The problem: Pull every line holding the word "Bolshevism" from the data below and copy it.

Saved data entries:
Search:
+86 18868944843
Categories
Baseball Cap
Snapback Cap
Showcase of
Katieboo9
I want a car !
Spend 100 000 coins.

* * *

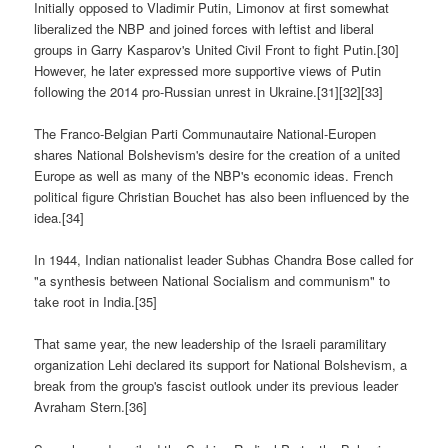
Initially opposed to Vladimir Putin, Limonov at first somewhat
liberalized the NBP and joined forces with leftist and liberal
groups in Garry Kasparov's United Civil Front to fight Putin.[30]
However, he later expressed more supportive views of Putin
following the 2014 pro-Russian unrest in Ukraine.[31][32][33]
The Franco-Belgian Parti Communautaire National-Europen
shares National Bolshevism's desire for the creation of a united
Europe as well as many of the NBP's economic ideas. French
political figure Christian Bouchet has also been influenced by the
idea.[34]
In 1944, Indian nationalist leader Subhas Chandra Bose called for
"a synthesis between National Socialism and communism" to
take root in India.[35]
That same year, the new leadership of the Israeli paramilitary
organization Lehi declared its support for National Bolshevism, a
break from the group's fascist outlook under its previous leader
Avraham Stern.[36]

Answer to this exercise:
shares National Bolshevism's desire for the creation of a united
organization Lehi declared its support for National Bolshevism, a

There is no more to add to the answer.